Material for this exercise Block Start

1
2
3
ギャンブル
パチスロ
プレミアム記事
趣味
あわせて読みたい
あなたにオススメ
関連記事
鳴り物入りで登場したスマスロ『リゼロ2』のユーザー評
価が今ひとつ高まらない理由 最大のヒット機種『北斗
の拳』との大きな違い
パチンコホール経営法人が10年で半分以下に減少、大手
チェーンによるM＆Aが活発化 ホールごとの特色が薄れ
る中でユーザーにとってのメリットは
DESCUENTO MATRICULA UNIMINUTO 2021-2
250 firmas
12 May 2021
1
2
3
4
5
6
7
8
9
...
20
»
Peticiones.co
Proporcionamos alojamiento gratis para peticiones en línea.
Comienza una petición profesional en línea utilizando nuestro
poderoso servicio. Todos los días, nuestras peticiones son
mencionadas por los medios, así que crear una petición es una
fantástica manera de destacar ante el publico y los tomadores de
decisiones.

Material for this exercise Block End

§ **What you will do**
Please reproduce every line of the rows above, character for character and in the same order.

§ **Task answer**
1
2
3
ギャンブル
パチスロ
プレミアム記事
趣味
あわせて読みたい
あなたにオススメ
関連記事
鳴り物入りで登場したスマスロ『リゼロ2』のユーザー評
価が今ひとつ高まらない理由 最大のヒット機種『北斗
の拳』との大きな違い
パチンコホール経営法人が10年で半分以下に減少、大手
チェーンによるM＆Aが活発化 ホールごとの特色が薄れ
る中でユーザーにとってのメリットは
DESCUENTO MATRICULA UNIMINUTO 2021-2
250 firmas
12 May 2021
1
2
3
4
5
6
7
8
9
...
20
»
Peticiones.co
Proporcionamos alojamiento gratis para peticiones en línea.
Comienza una petición profesional en línea utilizando nuestro
poderoso servicio. Todos los días, nuestras peticiones son
mencionadas por los medios, así que crear una petición es una
fantástica manera de destacar ante el publico y los tomadores de
decisiones.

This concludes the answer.